Anyways, those are my thoughts on the show Succession for now.  Thanks for reading.

Side Note: 

For those of you who don’t know who Jimmy Darmody is, he was a central character on the HBO show, Boardwalk Empire.  Spoilers are below.

Jimmy Darmody was a main character on Boardwalk Empire that was played by Michael Pitt in season 1 and 2.  Jimmy Darmody was a protégé and surrogate son of Nucky Thompson, and he was a former soldier that came back from war.  He was born after the Commodore had forced himself and impregnated his mother, Gillian Darmody (in which the affair had been arranged Nucky).  When I watched the first season, I thought that Jimmy would end up supplanting Nucky to be his heir apparent to run the mafia, but that did not turn out to be the case at all.

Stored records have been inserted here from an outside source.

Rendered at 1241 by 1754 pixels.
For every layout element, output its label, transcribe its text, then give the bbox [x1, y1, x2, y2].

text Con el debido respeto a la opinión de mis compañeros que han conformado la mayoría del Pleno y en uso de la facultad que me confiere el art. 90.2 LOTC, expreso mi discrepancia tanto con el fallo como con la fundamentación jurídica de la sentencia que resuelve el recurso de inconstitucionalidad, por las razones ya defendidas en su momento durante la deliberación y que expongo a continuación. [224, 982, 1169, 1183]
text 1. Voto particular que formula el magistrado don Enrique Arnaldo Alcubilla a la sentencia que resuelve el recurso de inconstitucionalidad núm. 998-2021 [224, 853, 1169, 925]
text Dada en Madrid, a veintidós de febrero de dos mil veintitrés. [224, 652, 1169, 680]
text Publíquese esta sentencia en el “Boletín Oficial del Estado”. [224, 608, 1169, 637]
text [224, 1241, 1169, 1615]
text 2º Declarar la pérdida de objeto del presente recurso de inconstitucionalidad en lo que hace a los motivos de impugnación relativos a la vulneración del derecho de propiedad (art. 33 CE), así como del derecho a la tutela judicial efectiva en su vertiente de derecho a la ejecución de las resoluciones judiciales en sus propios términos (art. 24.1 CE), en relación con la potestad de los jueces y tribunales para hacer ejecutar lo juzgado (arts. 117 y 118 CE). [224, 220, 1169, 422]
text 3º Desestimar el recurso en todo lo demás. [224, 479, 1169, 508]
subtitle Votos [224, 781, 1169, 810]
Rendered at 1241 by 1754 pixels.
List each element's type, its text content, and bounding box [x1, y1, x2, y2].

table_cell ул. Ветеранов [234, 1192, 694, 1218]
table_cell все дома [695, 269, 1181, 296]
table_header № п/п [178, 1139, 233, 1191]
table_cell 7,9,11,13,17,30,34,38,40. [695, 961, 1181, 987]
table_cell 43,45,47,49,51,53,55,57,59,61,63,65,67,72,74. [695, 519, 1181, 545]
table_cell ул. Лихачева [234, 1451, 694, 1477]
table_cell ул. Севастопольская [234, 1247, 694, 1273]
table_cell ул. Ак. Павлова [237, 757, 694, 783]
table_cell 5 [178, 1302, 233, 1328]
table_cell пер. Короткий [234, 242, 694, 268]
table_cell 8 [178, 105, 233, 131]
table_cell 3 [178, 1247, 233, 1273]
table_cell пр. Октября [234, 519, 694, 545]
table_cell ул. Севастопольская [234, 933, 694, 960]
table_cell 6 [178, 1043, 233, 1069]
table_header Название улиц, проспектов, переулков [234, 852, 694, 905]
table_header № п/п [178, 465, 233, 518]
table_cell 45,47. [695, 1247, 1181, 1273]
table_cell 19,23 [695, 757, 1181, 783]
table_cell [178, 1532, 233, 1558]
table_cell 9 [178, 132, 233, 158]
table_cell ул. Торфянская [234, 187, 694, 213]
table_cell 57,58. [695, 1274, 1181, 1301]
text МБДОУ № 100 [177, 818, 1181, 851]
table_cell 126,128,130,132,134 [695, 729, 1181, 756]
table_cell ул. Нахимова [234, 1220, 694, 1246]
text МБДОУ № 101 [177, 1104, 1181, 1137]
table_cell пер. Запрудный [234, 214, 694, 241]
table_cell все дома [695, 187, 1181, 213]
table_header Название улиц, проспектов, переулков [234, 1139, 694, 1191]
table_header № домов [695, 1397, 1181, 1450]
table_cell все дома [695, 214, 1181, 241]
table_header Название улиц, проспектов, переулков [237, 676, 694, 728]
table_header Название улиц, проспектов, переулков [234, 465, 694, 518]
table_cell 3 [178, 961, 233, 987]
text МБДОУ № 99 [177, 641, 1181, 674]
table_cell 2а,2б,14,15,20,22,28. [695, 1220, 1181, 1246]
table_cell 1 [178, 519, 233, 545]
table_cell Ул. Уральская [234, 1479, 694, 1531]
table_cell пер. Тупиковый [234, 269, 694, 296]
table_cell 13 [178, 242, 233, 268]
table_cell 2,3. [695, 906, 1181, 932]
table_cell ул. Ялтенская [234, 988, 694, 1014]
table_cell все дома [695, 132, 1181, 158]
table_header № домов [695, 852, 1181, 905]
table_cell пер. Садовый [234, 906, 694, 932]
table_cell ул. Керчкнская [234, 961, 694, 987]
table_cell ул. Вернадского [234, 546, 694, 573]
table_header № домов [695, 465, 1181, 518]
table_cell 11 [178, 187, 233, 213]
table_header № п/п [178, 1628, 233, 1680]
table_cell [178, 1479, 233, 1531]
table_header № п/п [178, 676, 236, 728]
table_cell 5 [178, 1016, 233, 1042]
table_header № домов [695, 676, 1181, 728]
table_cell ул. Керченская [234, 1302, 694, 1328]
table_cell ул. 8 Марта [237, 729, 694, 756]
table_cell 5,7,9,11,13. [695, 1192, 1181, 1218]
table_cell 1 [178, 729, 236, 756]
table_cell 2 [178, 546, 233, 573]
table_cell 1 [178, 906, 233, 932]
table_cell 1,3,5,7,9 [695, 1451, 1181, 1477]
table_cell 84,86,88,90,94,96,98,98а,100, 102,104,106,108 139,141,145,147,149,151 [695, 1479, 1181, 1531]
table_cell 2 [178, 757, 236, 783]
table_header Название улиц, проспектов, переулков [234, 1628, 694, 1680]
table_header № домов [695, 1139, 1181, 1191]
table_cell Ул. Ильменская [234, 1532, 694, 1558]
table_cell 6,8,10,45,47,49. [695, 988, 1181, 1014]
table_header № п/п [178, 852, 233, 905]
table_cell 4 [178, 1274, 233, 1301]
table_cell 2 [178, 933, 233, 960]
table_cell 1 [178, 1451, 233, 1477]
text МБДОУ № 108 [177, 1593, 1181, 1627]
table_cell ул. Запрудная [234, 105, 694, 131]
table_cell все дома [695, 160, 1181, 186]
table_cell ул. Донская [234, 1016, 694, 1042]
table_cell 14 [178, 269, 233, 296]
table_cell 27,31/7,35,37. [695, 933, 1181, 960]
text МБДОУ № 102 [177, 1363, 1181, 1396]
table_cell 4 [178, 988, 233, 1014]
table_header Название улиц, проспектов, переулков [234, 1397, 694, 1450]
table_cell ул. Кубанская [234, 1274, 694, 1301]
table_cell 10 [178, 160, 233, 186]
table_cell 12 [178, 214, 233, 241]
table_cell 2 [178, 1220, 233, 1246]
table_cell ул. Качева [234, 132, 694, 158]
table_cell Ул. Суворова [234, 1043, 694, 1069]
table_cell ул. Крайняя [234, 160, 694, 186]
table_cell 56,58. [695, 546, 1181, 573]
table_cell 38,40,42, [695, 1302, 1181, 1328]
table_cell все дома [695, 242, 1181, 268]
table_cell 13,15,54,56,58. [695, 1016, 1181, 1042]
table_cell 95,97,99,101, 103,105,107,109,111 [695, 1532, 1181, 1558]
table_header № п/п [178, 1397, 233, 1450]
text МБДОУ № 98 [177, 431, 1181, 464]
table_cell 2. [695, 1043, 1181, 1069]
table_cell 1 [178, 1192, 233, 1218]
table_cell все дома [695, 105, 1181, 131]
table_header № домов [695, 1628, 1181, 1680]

Jimmy’s life was a very tragic one.  His mother seemed to have a stunted emotional maturity of a child, and Jimmy and his mother seemed to have an incestuous relationship.  Jimmy enrolled at Princeton, but was kicked out after getting into a fight with his teacher after his teacher wanted to date his mother.  On top of that, he was burdened by memories of war, 

Jimmy worked for Nucky, but then later worked for the Commodore, and after he didn’t call off a hit on Nucky, he ended up getting killed by his surrogate father Nucky Thompson at the end of season 2, who more or less disowned him by then.